» TO DO: Below are records; count the lines among them that include the string "Mankinjoki", and state only the number.

» Collected data entries:
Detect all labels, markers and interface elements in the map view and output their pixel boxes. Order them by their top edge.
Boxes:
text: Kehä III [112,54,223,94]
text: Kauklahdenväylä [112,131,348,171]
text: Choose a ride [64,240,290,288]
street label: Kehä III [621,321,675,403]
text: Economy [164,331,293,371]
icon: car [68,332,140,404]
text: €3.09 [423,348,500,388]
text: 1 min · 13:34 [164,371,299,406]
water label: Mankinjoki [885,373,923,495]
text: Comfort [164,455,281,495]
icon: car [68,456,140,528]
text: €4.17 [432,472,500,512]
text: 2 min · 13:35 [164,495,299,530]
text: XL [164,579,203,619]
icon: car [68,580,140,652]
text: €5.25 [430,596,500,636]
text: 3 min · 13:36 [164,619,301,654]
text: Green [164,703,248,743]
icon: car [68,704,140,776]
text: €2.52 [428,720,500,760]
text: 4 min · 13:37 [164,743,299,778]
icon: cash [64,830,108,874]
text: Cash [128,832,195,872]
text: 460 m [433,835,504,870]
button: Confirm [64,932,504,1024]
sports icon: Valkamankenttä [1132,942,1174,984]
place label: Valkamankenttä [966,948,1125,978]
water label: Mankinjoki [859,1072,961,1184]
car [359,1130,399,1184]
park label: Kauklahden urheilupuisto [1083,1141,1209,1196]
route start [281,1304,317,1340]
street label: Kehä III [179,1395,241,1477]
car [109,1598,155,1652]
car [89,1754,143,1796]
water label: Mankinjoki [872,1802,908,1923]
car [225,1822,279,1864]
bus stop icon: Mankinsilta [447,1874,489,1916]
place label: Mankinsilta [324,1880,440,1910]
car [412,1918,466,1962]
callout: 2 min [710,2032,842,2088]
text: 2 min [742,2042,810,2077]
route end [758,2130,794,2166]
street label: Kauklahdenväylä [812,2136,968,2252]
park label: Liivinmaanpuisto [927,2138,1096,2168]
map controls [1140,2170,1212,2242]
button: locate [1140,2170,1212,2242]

» SOLUTION FOR THIS TASK: 3